SOUTH AMERICA: On the Map
The second of three maps visualizing the progress of President-Elect Herbert Hoover around South America appears this week in TIME. The Hoover Odyssey is chronicled in National Affairs. Lands mapped pass in brief review.
Chile. Astute observers have called Chileans the Prussians of South America. The comparison is worth remembering. Here is a compact, militant, intensely nationalist people. Though considerably less in number than the residents of New York City, Chileans command official parity among the Great Powers. Thus the U.S. sends an ambassador to 4,000,000 alert Chileans but has never sent more than a minister to 400,000,000 spineless Chinese (see China).
As were Prussians in their prime, so
Chileans are convinced that theirs is a race of destiny. Even this pretension is not an idle one. By the War of the Pacific (1879-82) Chileans wrested from ineffectual Bolivians the region of Antofagasta and from Peruvians not only Tarapaca but Arica an Tacna (see Map).

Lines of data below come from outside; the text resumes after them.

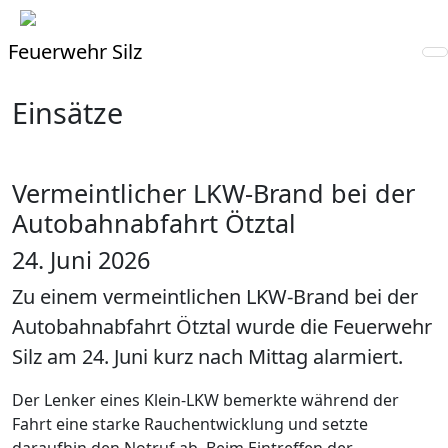
Feuerwehr Silz
Einsätze
Vermeintlicher LKW-Brand bei der
Autobahnabfahrt Ötztal
24. Juni 2026
Zu einem vermeintlichen LKW-Brand bei der
Autobahnabfahrt Ötztal wurde die Feuerwehr
Silz am 24. Juni kurz nach Mittag alarmiert.
Der Lenker eines Klein-LKW bemerkte während der
Fahrt eine starke Rauchentwicklung und setzte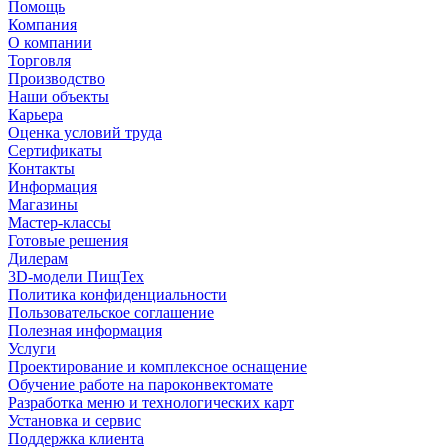
Помощь
Компания
О компании
Торговля
Производство
Наши объекты
Карьера
Оценка условий труда
Сертификаты
Контакты
Информация
Магазины
Мастер-классы
Готовые решения
Дилерам
3D-модели ПищТех
Политика конфиденциальности
Пользовательское соглашение
Полезная информация
Услуги
Проектирование и комплексное оснащение
Обучение работе на пароконвектомате
Разработка меню и технологических карт
Установка и сервис
Поддержка клиента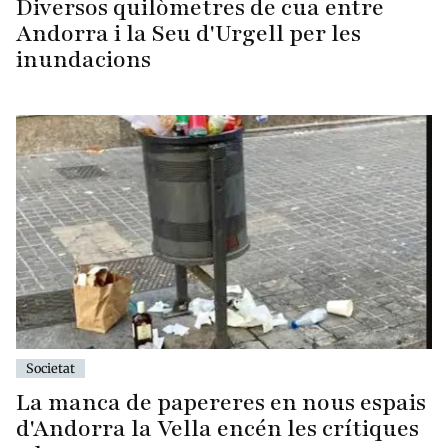
Diversos quilòmetres de cua entre
Andorra i la Seu d'Urgell per les
inundacions
Societat
La manca de papereres en nous espais
d'Andorra la Vella encén les crítiques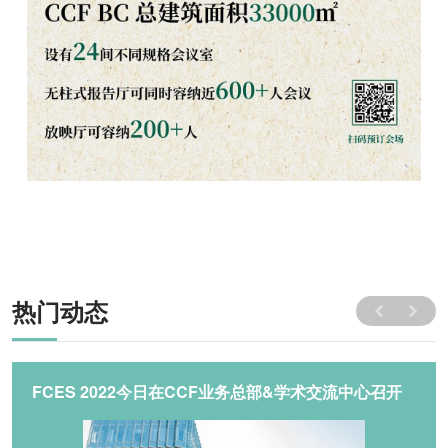
热门动态
FCES 2022今日在CCF业务总部&学术交流中心召开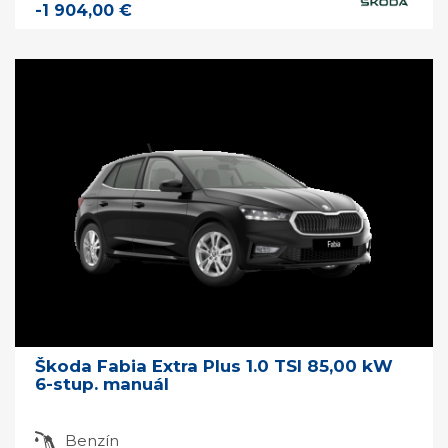
-1 904,00 €
Škoda Fabia Extra Plus 1.0 TSI 85,00 kW
6-stup. manuál
Benzín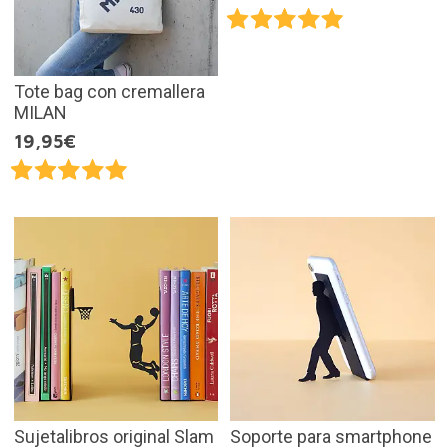
Tote bag con cremallera
MILAN
19,95€
Sujetalibros original Slam
Soporte para smartphone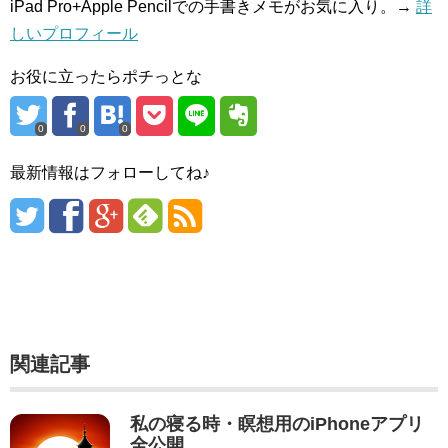
iPad Pro+Apple Pencilでの手書きメモがお気に入り。→
詳
しいプロフィール
お役に立ったらポチっとな
0
0
0
最新情報はフォローしてね♪
関連記事
私の寝る時・瞑想用のiPhoneアプリ
全公開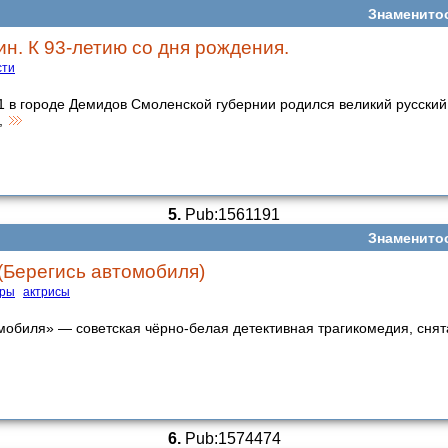
Знаменито
н. К 93-летию со дня рождения.
сти
1 в городе Демидов Смоленской губернии родился великий русский 
,
5.
Pub:1561191
Знаменито
 (Берегись автомобиля)
еры
актрисы
мобиля» — советская чёрно-белая детективная трагикомедия, снят
6.
Pub:1574474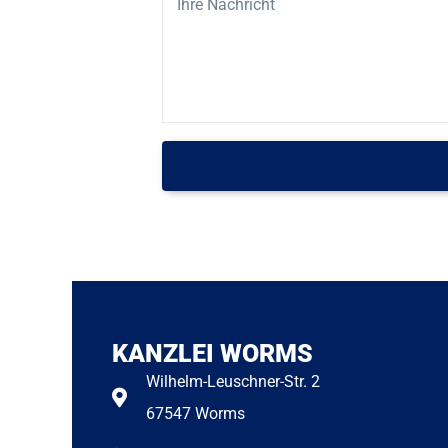
KANZLEI WORMS
Wilhelm-Leuschner-Str. 2
67547 Worms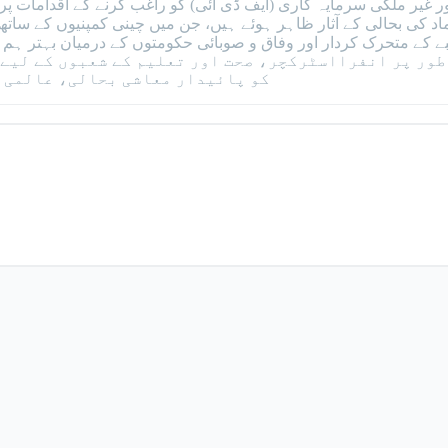
 اور غیر ملکی سرمایہ کاری (ایف ڈی آئی) کو راغب کرنے کے اقدامات پ
طور پر انفرااسٹرکچر، صحت اور تعلیم کے شعبوں کے لیے
کو پائیدار معاشی بحالی، عالمی م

The prodigious importance of this conquest appears from its three major effects: 1) Bolivia, third largest South American country, was cut off from all access to the sea; 2) Chile acquired the largest nitrate fields in the world, taxes from which now supply over half the revenues of the Chilean Treasury; and 3) Peru was deprived even of Tacna and Arica, without which strategic provinces she cannot hope to wrest back her ravished nitrate fields.*
Naturally U. S. financiers approve the activist, acquisitive qualities of Chileans, and have dealt hugely and profitably with nearly all of Chile's able and kinetic dictators. The last of these,' Colonel Carlos Ibanez who is only incidentally President of Chile, has cleverly adopted the Anglo-Saxon technique of calling his opponents "Communists" and dealing with them as though they were desperadoes. For example the Dictator deported as "dangerous reds" (TIME, March 21, 1927) a venerable judge of the Chilean Supreme Court and several financiers who opposed his views.
Geographically it is interesting that Santiago. Chile, on the West Coast of South America, is due south of Boston, on the East Coast of North America. In other words the whole South American Continent lies thousands of miles farther East than most U. S. citizens would guess.
Racially Chileans are extremely pure, far purer than the people who seethe in the famed U. S. melting pot. Emigration to Chile has been negligible for centuries. Therefore the nationalism of Chile is like that of Prussia or France, concentrated, organized and militant.
Argentina is the melting pot of South America. Article XXV of the Argentine Constitution provides: "The Federal Government shall encourage European immigration and shall not restrict, limit, or place any tax upon the entry into Argentine territory of foreigners who come with the object of cultivating the soil and engaging in local industries."